● **Instructions to follow**: Write the following entries out again exactly, skipping each image.

● **Information provided**:
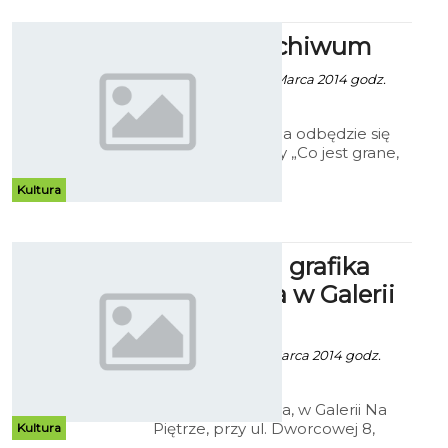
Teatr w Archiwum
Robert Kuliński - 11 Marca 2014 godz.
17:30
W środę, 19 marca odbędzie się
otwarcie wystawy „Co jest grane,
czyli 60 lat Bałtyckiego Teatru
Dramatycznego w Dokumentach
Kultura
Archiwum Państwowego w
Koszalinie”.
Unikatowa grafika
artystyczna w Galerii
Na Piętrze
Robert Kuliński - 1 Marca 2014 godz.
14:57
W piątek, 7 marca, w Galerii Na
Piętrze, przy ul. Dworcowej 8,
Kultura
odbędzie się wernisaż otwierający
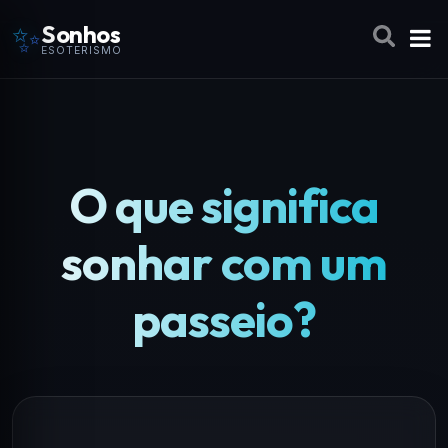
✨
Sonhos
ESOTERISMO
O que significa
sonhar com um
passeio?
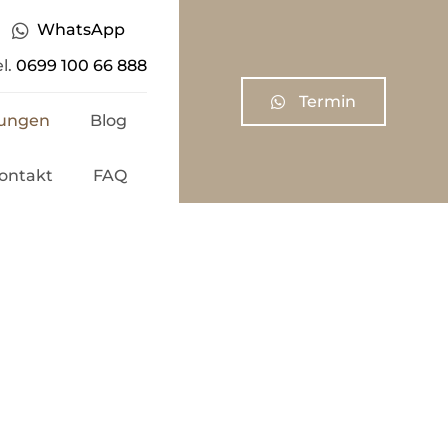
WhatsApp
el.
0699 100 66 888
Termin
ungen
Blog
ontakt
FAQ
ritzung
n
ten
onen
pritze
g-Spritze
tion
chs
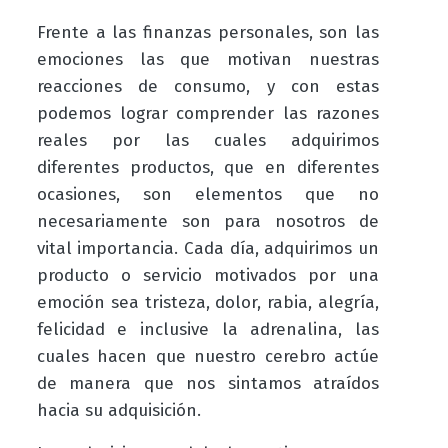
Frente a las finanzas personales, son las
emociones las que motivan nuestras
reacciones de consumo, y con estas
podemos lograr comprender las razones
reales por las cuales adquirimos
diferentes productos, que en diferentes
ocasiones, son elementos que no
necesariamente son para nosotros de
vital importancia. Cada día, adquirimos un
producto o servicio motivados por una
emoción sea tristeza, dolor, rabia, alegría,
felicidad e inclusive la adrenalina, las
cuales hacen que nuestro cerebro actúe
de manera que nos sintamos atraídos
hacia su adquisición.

● **Answer space**:
Teatr w Archiwum
Robert Kuliński - 11 Marca 2014 godz.
17:30
W środę, 19 marca odbędzie się
otwarcie wystawy „Co jest grane,
czyli 60 lat Bałtyckiego Teatru
Dramatycznego w Dokumentach
Kultura
Archiwum Państwowego w
Koszalinie”.
Unikatowa grafika
artystyczna w Galerii
Na Piętrze
Robert Kuliński - 1 Marca 2014 godz.
14:57
W piątek, 7 marca, w Galerii Na
Piętrze, przy ul. Dworcowej 8,
Kultura
odbędzie się wernisaż otwierający
✨
Sonhos
ESOTERISMO
O que significa
sonhar com um
passeio?
WhatsApp
el.
0699 100 66 888
Termin
ungen
Blog
ontakt
FAQ
ritzung
n
ten
onen
pritze
g-Spritze
tion
chs
Frente a las finanzas personales, son las
emociones las que motivan nuestras
reacciones de consumo, y con estas
podemos lograr comprender las razones
reales por las cuales adquirimos
diferentes productos, que en diferentes
ocasiones, son elementos que no
necesariamente son para nosotros de
vital importancia. Cada día, adquirimos un
producto o servicio motivados por una
emoción sea tristeza, dolor, rabia, alegría,
felicidad e inclusive la adrenalina, las
cuales hacen que nuestro cerebro actúe
de manera que nos sintamos atraídos
hacia su adquisición.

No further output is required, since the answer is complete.